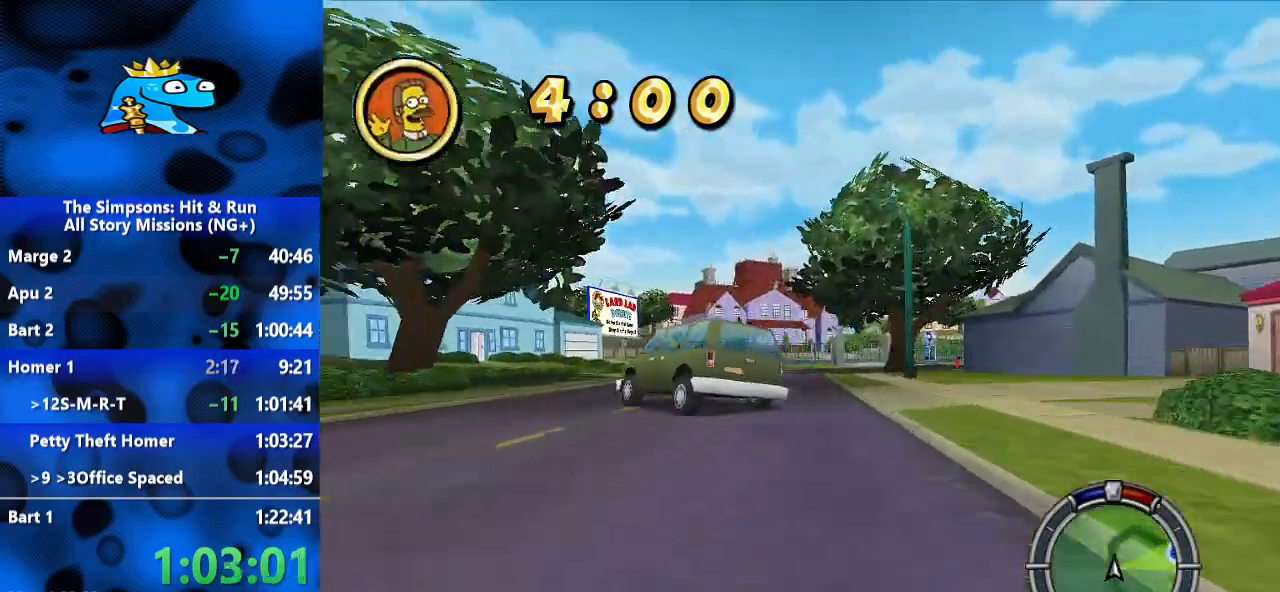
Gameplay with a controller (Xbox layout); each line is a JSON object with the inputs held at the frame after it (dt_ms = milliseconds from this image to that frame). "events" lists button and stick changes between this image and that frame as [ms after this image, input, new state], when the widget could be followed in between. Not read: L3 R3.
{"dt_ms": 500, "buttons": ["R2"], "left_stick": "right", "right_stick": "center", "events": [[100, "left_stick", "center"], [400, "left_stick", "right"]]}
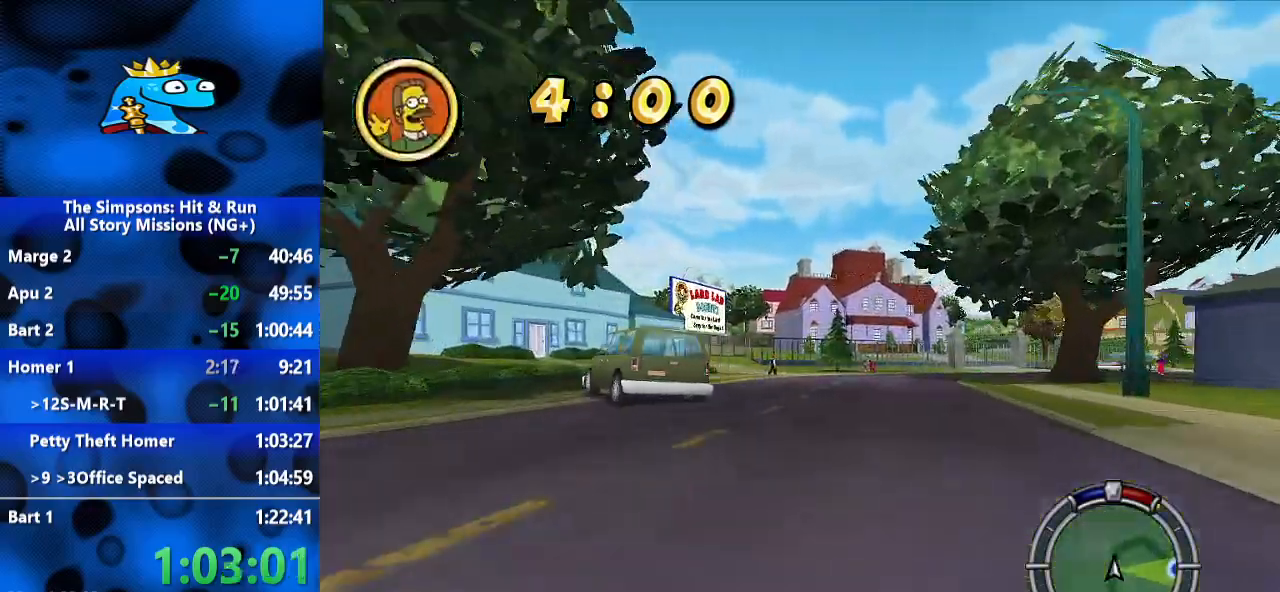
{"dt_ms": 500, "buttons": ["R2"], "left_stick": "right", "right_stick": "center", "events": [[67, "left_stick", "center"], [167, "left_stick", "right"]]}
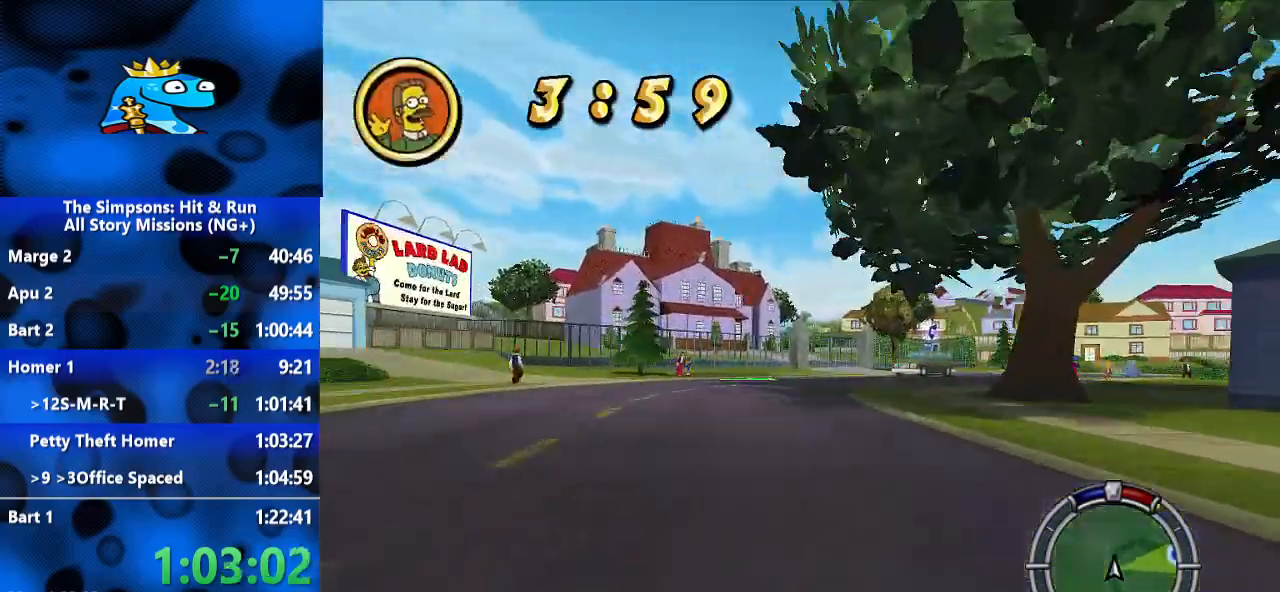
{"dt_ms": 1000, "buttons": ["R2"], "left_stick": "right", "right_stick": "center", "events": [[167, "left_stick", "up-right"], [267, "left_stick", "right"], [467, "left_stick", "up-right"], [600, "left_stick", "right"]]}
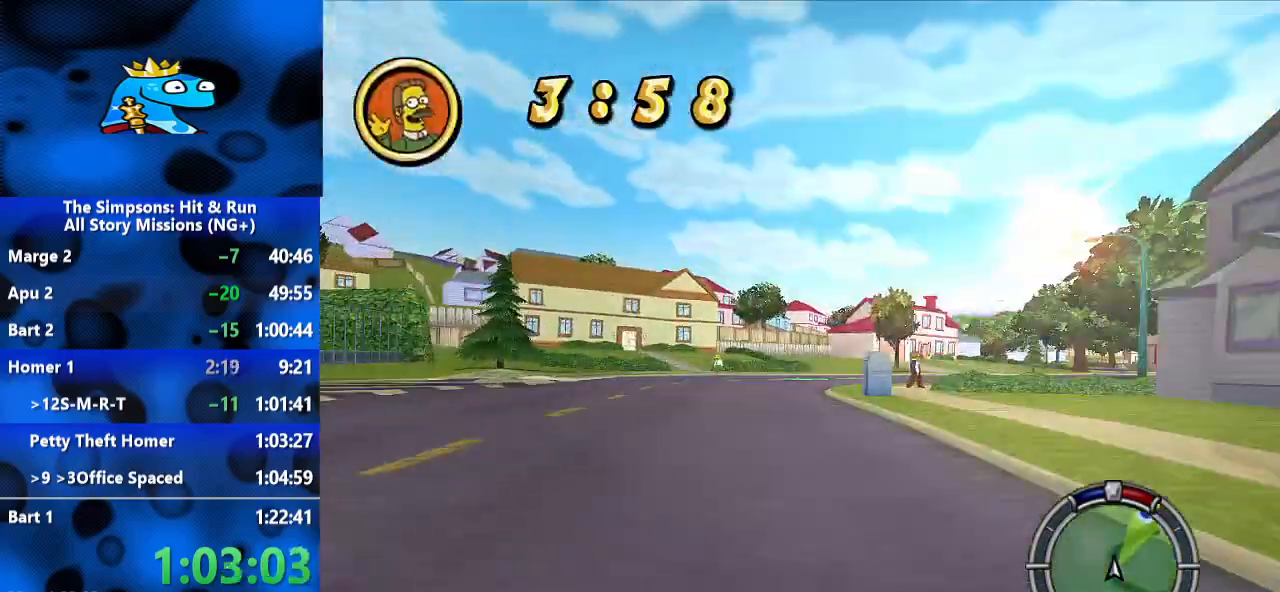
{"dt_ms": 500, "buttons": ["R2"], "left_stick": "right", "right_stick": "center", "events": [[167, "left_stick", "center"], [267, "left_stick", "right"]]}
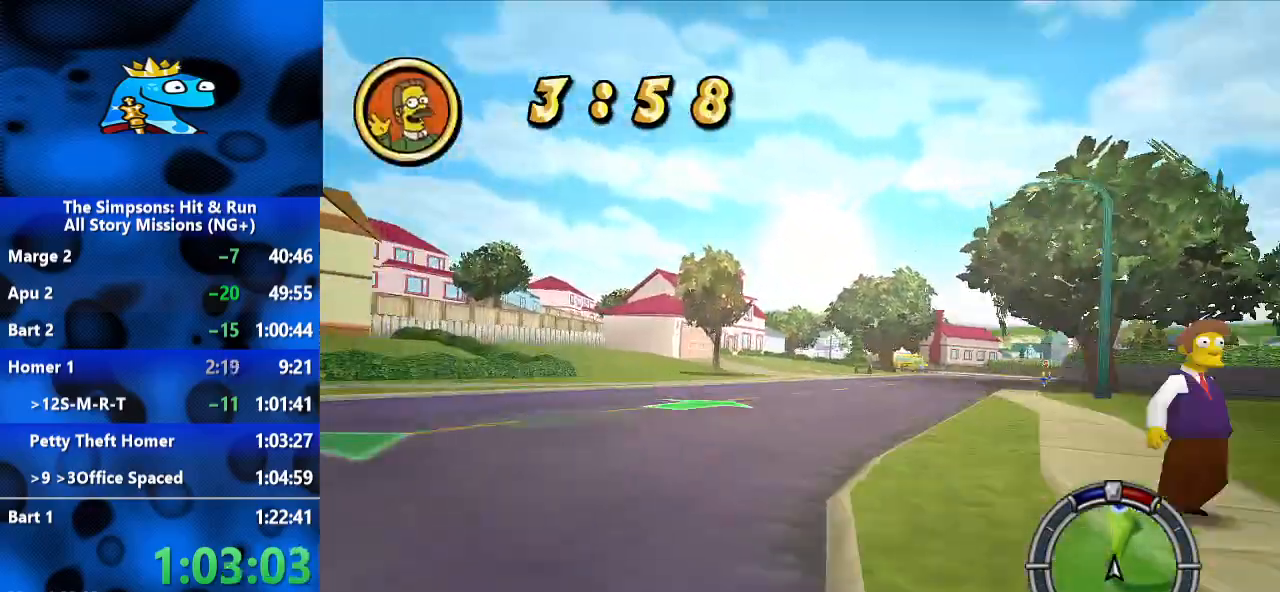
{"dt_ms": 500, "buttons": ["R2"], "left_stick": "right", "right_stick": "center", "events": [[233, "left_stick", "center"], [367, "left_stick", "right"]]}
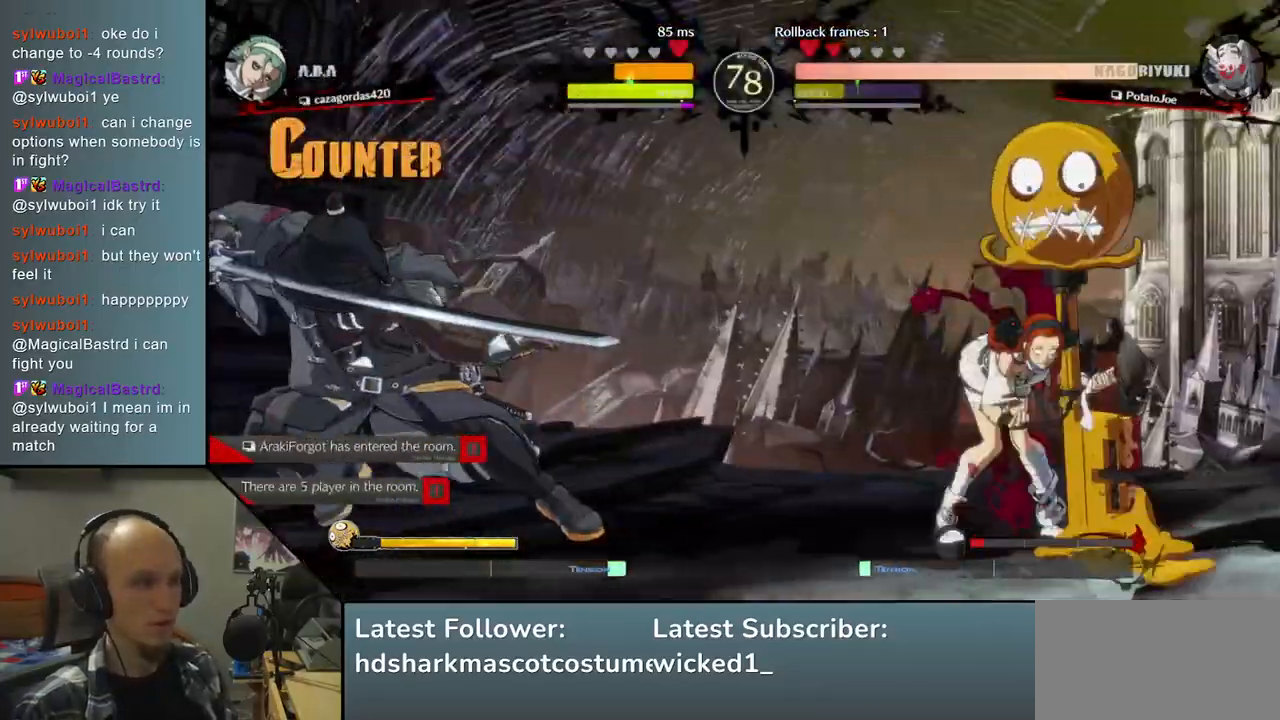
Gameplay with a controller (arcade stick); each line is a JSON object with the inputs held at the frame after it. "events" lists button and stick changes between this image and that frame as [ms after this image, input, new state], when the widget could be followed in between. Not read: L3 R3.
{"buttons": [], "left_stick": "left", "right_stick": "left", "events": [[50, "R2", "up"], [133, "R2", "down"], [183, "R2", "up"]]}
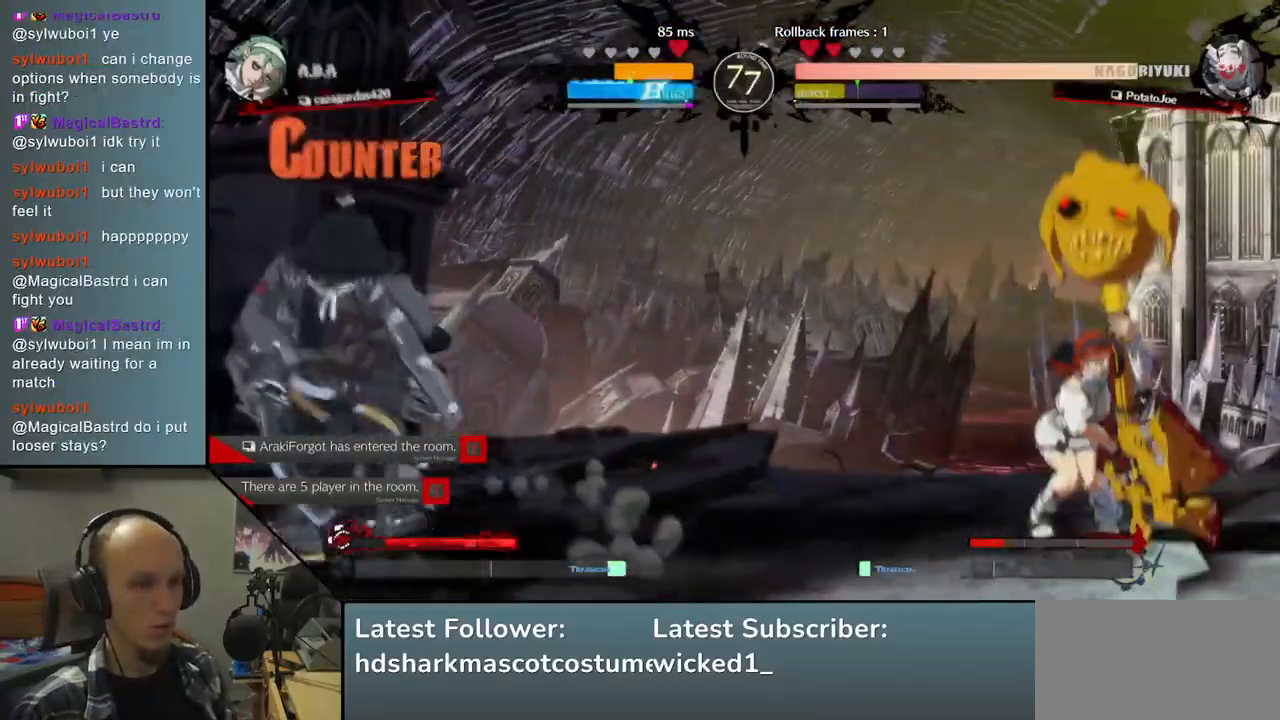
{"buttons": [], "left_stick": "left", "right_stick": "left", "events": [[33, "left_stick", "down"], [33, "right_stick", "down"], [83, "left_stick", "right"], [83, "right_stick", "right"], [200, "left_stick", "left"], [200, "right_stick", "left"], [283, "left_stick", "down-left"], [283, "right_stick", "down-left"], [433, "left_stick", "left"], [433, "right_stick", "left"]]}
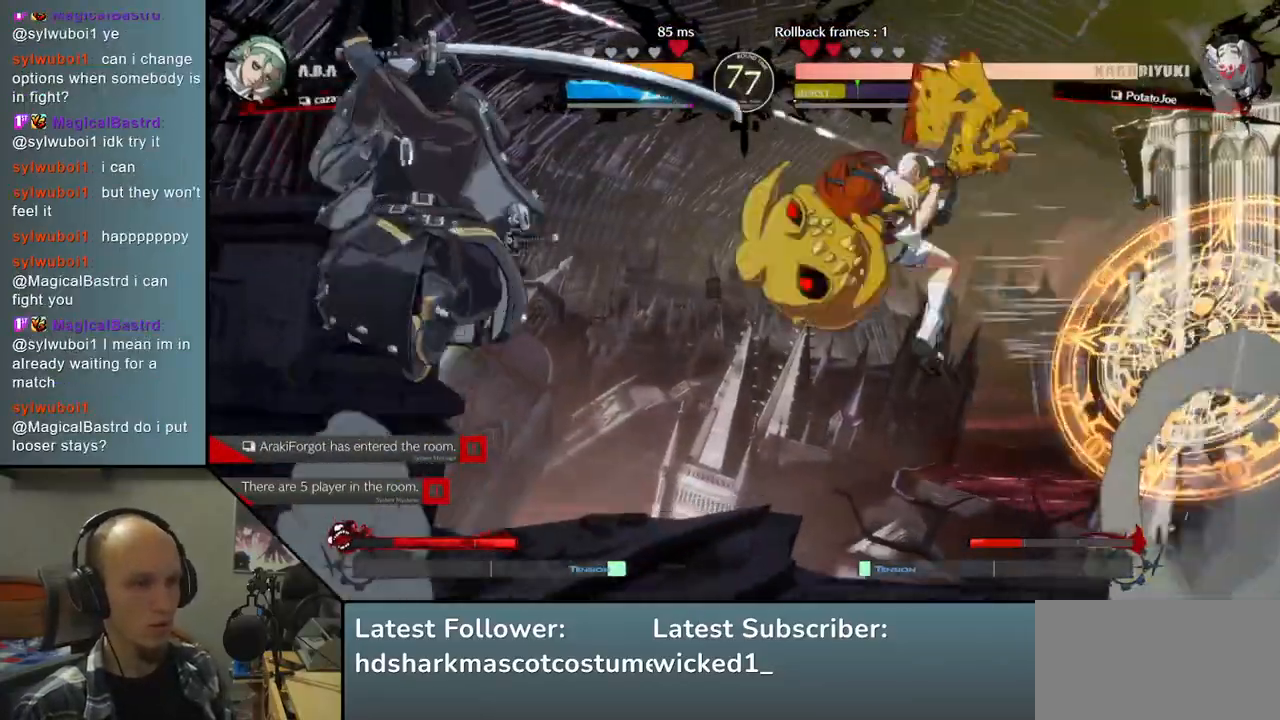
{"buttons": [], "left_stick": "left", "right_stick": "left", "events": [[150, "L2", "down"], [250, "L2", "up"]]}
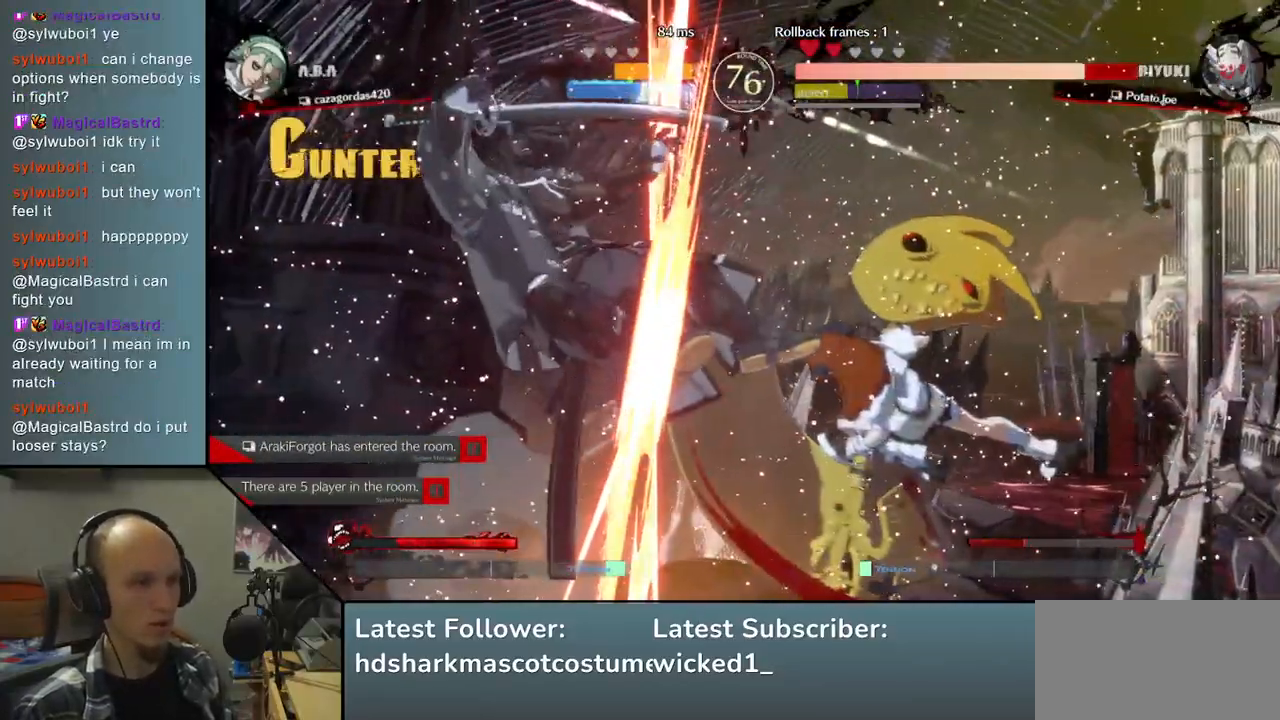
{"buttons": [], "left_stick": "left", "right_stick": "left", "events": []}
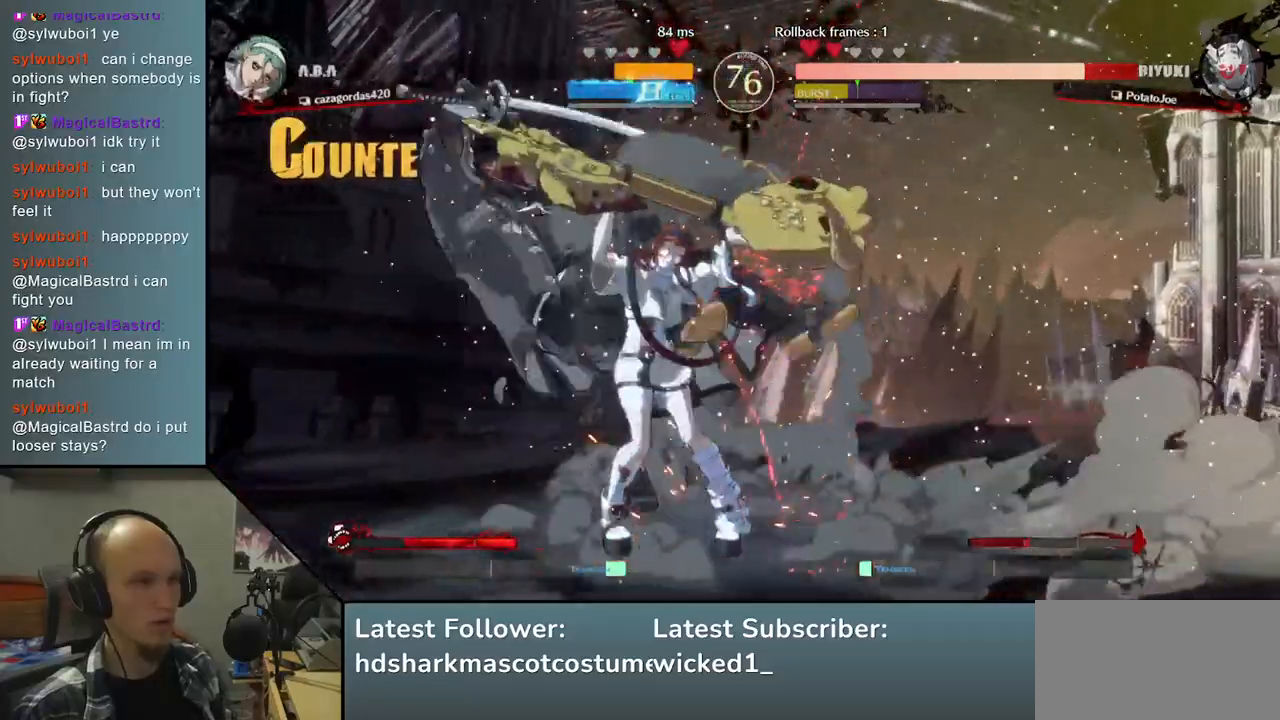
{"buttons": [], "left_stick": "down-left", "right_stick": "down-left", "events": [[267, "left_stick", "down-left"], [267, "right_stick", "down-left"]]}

=-=-=-=-=

> **TASK STATEMENT**:
The answer should consist of all lines from the records above that hold the word "widget".

> **EXPECTED OUTPUT**:
Gameplay with a controller (Xbox layout); each line is a JSON object with the inputs held at the frame after it (dt_ms = milliseconds from this image to that frame). "events" lists button and stick changes between this image and that frame as [ms after this image, input, new state], when the widget could be followed in between. Not read: L3 R3.
Gameplay with a controller (arcade stick); each line is a JSON object with the inputs held at the frame after it. "events" lists button and stick changes between this image and that frame as [ms after this image, input, new state], when the widget could be followed in between. Not read: L3 R3.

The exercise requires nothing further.